Size-induced large-cap focus could have benefits, though, especially these days.
After suffering $50 billion in 2010 outflows, one might conclude that asset bloat is less of a concern for American Funds today than it had been in the past. But it still remains an issue.
Even though American has experienced greater outflows (more than $80 billion through February) than any other family over the past two years, the firm's overall assets under management have recovered quite nicely, dwarfing what it has lost in redemptions. Total assets plummeted to $636 billion in February 2009 after peaking at $1.2 trillion in October 2007. Since then, total assets have recovered to $982 billion, a gain of nearly $350 billion.
That has occurred despite not just net redemptions, but also the family's generally middling relative returns in 2010. Last year the average American equity fund landed in its category's bottom half.

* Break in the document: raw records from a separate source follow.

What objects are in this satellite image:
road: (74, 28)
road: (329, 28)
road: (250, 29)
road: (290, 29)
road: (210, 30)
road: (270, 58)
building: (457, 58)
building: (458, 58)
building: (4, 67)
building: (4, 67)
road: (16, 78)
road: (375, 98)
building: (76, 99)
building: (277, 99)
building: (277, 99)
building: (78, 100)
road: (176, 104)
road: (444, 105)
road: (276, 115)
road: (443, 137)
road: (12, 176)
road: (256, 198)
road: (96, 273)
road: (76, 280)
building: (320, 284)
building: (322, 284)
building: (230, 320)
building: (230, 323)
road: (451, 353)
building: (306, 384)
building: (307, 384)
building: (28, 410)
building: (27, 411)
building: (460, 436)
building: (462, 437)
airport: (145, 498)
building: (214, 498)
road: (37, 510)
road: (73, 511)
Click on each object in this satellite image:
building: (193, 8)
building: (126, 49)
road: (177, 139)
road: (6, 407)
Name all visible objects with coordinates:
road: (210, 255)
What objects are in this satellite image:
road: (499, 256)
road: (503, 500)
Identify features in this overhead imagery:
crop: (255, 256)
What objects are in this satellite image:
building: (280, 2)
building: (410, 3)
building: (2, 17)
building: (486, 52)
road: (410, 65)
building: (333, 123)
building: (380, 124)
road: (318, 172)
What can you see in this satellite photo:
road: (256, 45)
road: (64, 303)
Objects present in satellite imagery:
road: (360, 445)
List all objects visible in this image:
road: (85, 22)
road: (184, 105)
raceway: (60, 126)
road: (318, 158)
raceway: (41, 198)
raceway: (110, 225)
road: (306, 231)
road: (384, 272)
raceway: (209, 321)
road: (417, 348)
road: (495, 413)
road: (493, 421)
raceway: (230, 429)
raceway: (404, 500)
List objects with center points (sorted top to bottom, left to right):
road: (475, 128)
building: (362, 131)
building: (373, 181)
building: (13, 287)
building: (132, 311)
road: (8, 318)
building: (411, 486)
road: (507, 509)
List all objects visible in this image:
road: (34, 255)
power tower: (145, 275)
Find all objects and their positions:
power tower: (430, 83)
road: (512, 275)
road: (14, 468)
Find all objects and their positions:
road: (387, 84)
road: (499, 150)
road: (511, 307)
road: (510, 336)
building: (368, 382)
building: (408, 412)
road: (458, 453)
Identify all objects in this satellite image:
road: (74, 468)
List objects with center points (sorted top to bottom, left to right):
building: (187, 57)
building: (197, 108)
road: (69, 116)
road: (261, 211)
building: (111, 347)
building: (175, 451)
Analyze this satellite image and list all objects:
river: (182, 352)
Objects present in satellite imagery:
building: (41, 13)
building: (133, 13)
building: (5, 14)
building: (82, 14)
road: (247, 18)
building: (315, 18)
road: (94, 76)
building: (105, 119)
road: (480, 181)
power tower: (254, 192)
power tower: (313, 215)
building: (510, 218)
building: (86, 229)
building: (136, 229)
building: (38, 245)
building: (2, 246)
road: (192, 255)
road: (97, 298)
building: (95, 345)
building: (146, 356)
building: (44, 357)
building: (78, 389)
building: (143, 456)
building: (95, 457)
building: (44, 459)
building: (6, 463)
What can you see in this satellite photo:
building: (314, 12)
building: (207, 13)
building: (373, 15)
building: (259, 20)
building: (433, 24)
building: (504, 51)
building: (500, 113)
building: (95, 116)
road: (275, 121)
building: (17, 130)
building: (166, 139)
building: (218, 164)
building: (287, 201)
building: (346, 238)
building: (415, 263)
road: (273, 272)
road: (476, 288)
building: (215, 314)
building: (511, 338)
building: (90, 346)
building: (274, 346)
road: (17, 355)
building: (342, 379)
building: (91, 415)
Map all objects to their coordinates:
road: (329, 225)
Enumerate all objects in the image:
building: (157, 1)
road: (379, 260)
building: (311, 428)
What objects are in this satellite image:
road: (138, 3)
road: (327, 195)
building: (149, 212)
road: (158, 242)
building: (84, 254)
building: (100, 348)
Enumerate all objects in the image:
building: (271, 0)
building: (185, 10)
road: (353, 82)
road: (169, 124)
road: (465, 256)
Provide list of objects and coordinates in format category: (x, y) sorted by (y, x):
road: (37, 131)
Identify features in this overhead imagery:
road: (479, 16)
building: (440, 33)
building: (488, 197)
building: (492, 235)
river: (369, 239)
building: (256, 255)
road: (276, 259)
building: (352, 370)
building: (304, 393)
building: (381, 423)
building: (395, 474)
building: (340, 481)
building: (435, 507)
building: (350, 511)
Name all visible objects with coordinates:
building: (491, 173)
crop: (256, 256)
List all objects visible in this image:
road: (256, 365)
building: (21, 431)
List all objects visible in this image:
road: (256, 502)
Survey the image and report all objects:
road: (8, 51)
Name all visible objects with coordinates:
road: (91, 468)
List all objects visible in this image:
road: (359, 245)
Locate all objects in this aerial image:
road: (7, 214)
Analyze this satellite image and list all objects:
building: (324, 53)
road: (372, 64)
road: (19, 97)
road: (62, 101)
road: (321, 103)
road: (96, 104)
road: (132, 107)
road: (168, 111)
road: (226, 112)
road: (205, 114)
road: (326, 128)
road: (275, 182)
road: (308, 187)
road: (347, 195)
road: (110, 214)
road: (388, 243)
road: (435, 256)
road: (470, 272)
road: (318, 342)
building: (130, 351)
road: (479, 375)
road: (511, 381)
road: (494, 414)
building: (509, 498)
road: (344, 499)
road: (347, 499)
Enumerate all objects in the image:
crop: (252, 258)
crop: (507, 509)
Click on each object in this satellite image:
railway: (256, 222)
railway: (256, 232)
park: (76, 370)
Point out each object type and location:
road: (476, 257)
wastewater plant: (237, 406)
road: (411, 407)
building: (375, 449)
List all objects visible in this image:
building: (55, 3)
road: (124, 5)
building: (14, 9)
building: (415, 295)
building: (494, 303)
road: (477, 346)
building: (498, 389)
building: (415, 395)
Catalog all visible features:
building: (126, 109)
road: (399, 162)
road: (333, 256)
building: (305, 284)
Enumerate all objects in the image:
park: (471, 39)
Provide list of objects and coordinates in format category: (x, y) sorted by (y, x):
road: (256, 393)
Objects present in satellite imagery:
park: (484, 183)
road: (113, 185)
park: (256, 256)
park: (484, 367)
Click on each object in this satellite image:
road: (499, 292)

Nevertheless, a scorching rally can make up for a lot. The S&P 500 Index has roughly doubled since the market bottomed on March 9, 2009. This has re-flated American's asset base and leaves it second in size only to Vanguard, which has nearly $1.3 trillion in mutual fund assets under management.
No Precedent for Closure
Unlike index-king Vanguard, though, all of American's assets are actively managed, making asset size a potentially greater hindrance. Even so, Vanguard has been more responsive to size, closing four of its actively managed funds to new investors as they have grown. In contrast, even though it runs several of the largest actively managed mutual funds, American has never closed any of its offerings.
In general, closing a rapidly growing fund, or one that is in danger of becoming unwieldy, is often in the best interests of shareholders. It keeps the asset base at a reasonable size, allowing a fund to continue executing its strategy unencumbered. Plus, because inflows often spike during market rallies, the manager of a closed fund isn't forced to keep buying securities as valuations become inflated.
Directors: Being Unaffiliated May Not Be Enough
While it's possible that American could eventually shift course and close its first fund, the prospect looks unlikely. Part of that owes to precedent, but it also stems from attitudes on American fund boards. American deserves credit for the fact that independent directors claim 75% of board seats, including every board chair. However, even though these board members are unaffiliated with the firm, that doesn't necessarily mean that they have always acted as forcefully as they might have on shareholders' behalf.
This came up after we recently spoke with two of American's independent directors. Both said that asset size was not a problem for the firm. One board member then went a step further, saying that the boards have never seriously considered pressing for the closure of any fund.